Transmembrane protease, serine 4, or TMPRSS4, is a protein that functions as an enzyme on the surface of certain cells. These types of proteins, which span the cell’s outer membrane, are involved in a wide variety of biological processes. TMPRSS4 is one such protein, with identified roles in both maintaining healthy tissues and advancing pathological conditions. Its presence and concentration in the body have become a subject of study for understanding and potentially treating specific diseases.
Normal Function and Location
TMPRSS4 is primarily found on the surface of epithelial cells, which are the cells that form the lining of tissues and cavities throughout the body. These linings act as barriers, and the protein is expressed in several organs to help maintain them. Specifically, TMPRSS4 is located in the epithelial tissues of the pancreas, stomach, small intestine, and colon.
The presumed normal function of TMPRSS4 relates to the stability and integrity of these cellular barriers. It is a type of protein known as a serine protease, which means its job is to cut other proteins. This action is believed to contribute to the maintenance of tissues.

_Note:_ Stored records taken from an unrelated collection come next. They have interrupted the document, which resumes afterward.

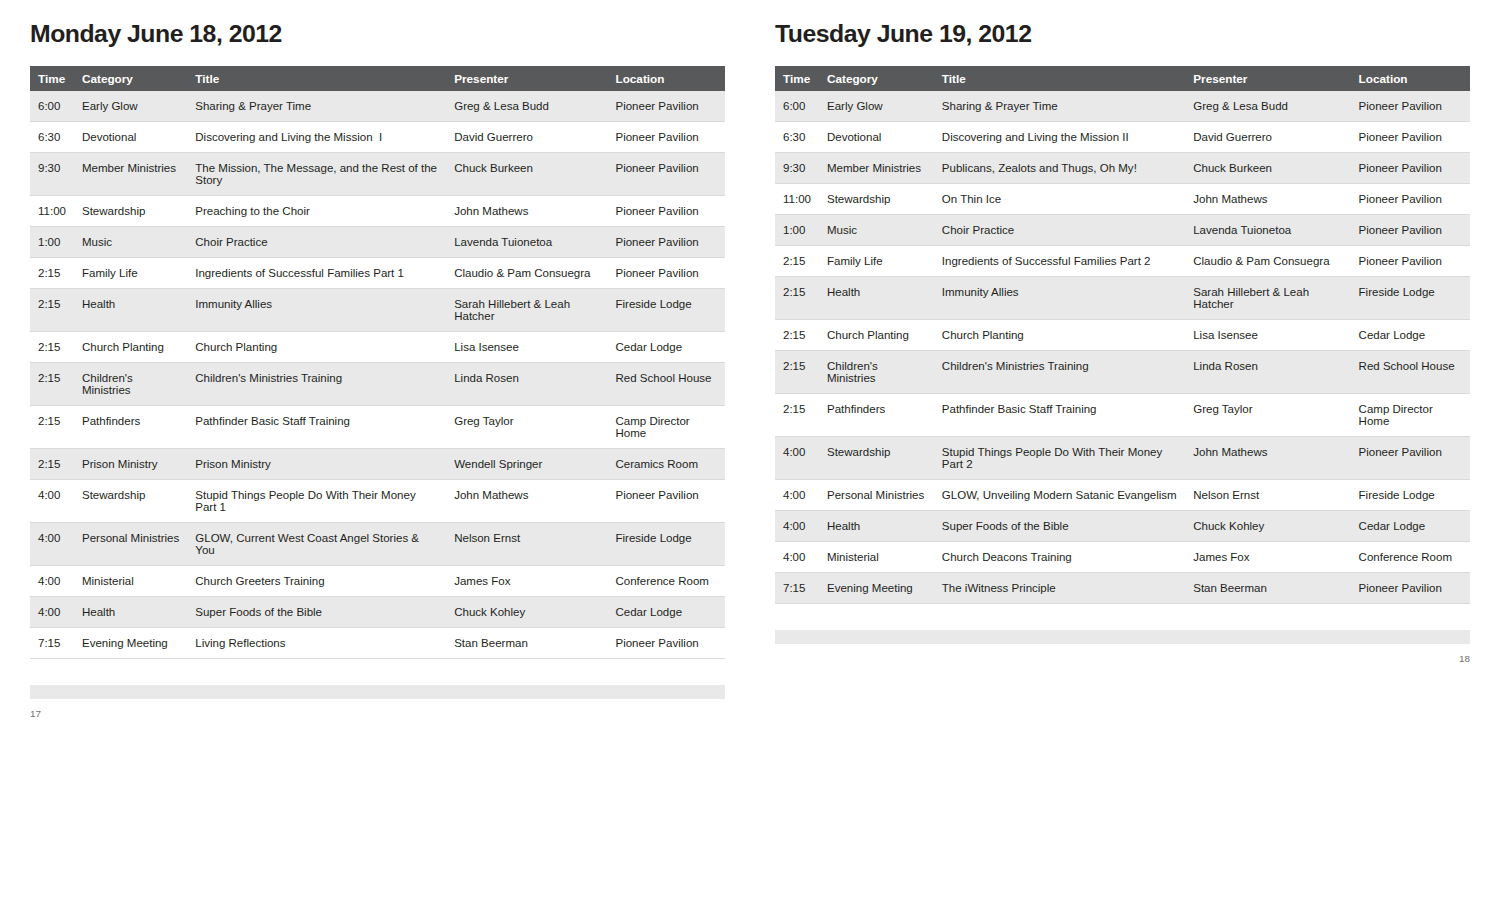Monday June 18, 2012
| Time | Category | Title | Presenter | Location |
| --- | --- | --- | --- | --- |
| 6:00 | Early Glow | Sharing & Prayer Time | Greg & Lesa Budd | Pioneer Pavilion |
| 6:30 | Devotional | Discovering and Living the Mission I | David Guerrero | Pioneer Pavilion |
| 9:30 | Member Ministries | The Mission, The Message, and the Rest of the Story | Chuck Burkeen | Pioneer Pavilion |
| 11:00 | Stewardship | Preaching to the Choir | John Mathews | Pioneer Pavilion |
| 1:00 | Music | Choir Practice | Lavenda Tuionetoa | Pioneer Pavilion |
| 2:15 | Family Life | Ingredients of Successful Families Part 1 | Claudio & Pam Consuegra | Pioneer Pavilion |
| 2:15 | Health | Immunity Allies | Sarah Hillebert & Leah Hatcher | Fireside Lodge |
| 2:15 | Church Planting | Church Planting | Lisa Isensee | Cedar Lodge |
| 2:15 | Children's Ministries | Children's Ministries Training | Linda Rosen | Red School House |
| 2:15 | Pathfinders | Pathfinder Basic Staff Training | Greg Taylor | Camp Director Home |
| 2:15 | Prison Ministry | Prison Ministry | Wendell Springer | Ceramics Room |
| 4:00 | Stewardship | Stupid Things People Do With Their Money Part 1 | John Mathews | Pioneer Pavilion |
| 4:00 | Personal Ministries | GLOW, Current West Coast Angel Stories & You | Nelson Ernst | Fireside Lodge |
| 4:00 | Ministerial | Church Greeters Training | James Fox | Conference Room |
| 4:00 | Health | Super Foods of the Bible | Chuck Kohley | Cedar Lodge |
| 7:15 | Evening Meeting | Living Reflections | Stan Beerman | Pioneer Pavilion |
17
Tuesday June 19, 2012
| Time | Category | Title | Presenter | Location |
| --- | --- | --- | --- | --- |
| 6:00 | Early Glow | Sharing & Prayer Time | Greg & Lesa Budd | Pioneer Pavilion |
| 6:30 | Devotional | Discovering and Living the Mission II | David Guerrero | Pioneer Pavilion |
| 9:30 | Member Ministries | Publicans, Zealots and Thugs, Oh My! | Chuck Burkeen | Pioneer Pavilion |
| 11:00 | Stewardship | On Thin Ice | John Mathews | Pioneer Pavilion |
| 1:00 | Music | Choir Practice | Lavenda Tuionetoa | Pioneer Pavilion |
| 2:15 | Family Life | Ingredients of Successful Families Part 2 | Claudio & Pam Consuegra | Pioneer Pavilion |
| 2:15 | Health | Immunity Allies | Sarah Hillebert & Leah Hatcher | Fireside Lodge |
| 2:15 | Church Planting | Church Planting | Lisa Isensee | Cedar Lodge |
| 2:15 | Children's Ministries | Children's Ministries Training | Linda Rosen | Red School House |
| 2:15 | Pathfinders | Pathfinder Basic Staff Training | Greg Taylor | Camp Director Home |
| 4:00 | Stewardship | Stupid Things People Do With Their Money Part 2 | John Mathews | Pioneer Pavilion |
| 4:00 | Personal Ministries | GLOW, Unveiling Modern Satanic Evangelism | Nelson Ernst | Fireside Lodge |
| 4:00 | Health | Super Foods of the Bible | Chuck Kohley | Cedar Lodge |
| 4:00 | Ministerial | Church Deacons Training | James Fox | Conference Room |
| 7:15 | Evening Meeting | The iWitness Principle | Stan Beerman | Pioneer Pavilion |
18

Role in Cancer Progression
In many types of cancer, the gene for TMPRSS4 becomes overexpressed, leading to an excessive amount of the protein. This phenomenon is observed in pancreatic, lung, colon, and prostate cancers, where high levels of the protein are often associated with more aggressive disease. The elevated quantity of TMPRSS4 on the cancer cell surface directly aids the tumor’s ability to grow and spread.
TMPRSS4 acts like a pair of molecular scissors, cleaving proteins that make up the extracellular matrix—the scaffold that holds cells together in a tissue. By cutting through this matrix, the protein clears a path for cancer cells to break away from their original tumor site. This process, known as invasion, is the first step toward metastasis, where cancer cells travel through the bloodstream or lymphatic system to form new tumors in other organs.
The protein also triggers a change in cancer cells known as the epithelial-mesenchymal transition (EMT). During EMT, stationary epithelial cancer cells transform into a more mobile, mesenchymal form. This change in cell shape and adhesion properties makes it easier for them to detach from the primary tumor and migrate. TMPRSS4 promotes this transition, enabling cancer cells to become more invasive.
The presence of TMPRSS4 has been linked to signaling pathways inside the cell that promote survival and proliferation. For example, it can activate pathways like ERK, which encourages cells to divide more rapidly and resist programmed cell death. By influencing these internal signals, TMPRSS4 supports the growth and persistence of the tumor.
Connection to Viral Infections
Beyond its role in cancer, TMPRSS4 is also involved in the life cycle of certain viruses. Similar to the better-known protein TMPRSS2, which gained attention for its role in SARS-CoV-2 infections, TMPRSS4 can act as an entry-enabling protein for some viral pathogens. It functions by preparing a virus to fuse with and enter a host cell to begin infection.
This mechanism is particularly relevant for some strains of the influenza virus. For the influenza virus to successfully infect a cell, a protein on its surface called hemagglutinin must be cleaved at a specific site. TMPRSS4, with its protease activity, can perform this cut. After the virus attaches to a human cell, TMPRSS4 on the cell’s surface cleaves the hemagglutinin, which activates it and initiates fusion of the viral and cell membranes, allowing viral entry.
The ability of TMPRSS4 to facilitate viral entry highlights its broader biological significance. While its overexpression is linked to disease in the context of cancer, its function as a host factor for viruses is a distinct role. This demonstrates how a single human protein can be co-opted by pathogens to advance their replication.
Therapeutic and Diagnostic Implications
The elevated presence of TMPRSS4 in certain tumors makes it a useful prognostic marker. Doctors can measure the amount of this protein in a patient’s tumor tissue to help predict the likely course of the disease. High levels of TMPRSS4 expression in cancers such as gastric, colon, and non-small-cell lung cancer often correlate with a poorer prognosis, indicating a more aggressive cancer with a higher likelihood of metastasis.
The protein’s involvement in cancer cell invasion and metastasis makes it a target for new therapies. Researchers are exploring the development of drugs known as inhibitors, designed to block the enzymatic action of TMPRSS4. The goal of these inhibitors is to prevent the protein from clearing a path for cancer cells to spread.
This area of research is focused on creating highly selective compounds that can target TMPRSS4 without interfering with other similar serine proteases in the body, which could cause unwanted side effects. While these therapies are not yet available as standard treatments, they represent a promising direction in oncology. Developing effective TMPRSS4 inhibitors could offer a way to halt metastasis.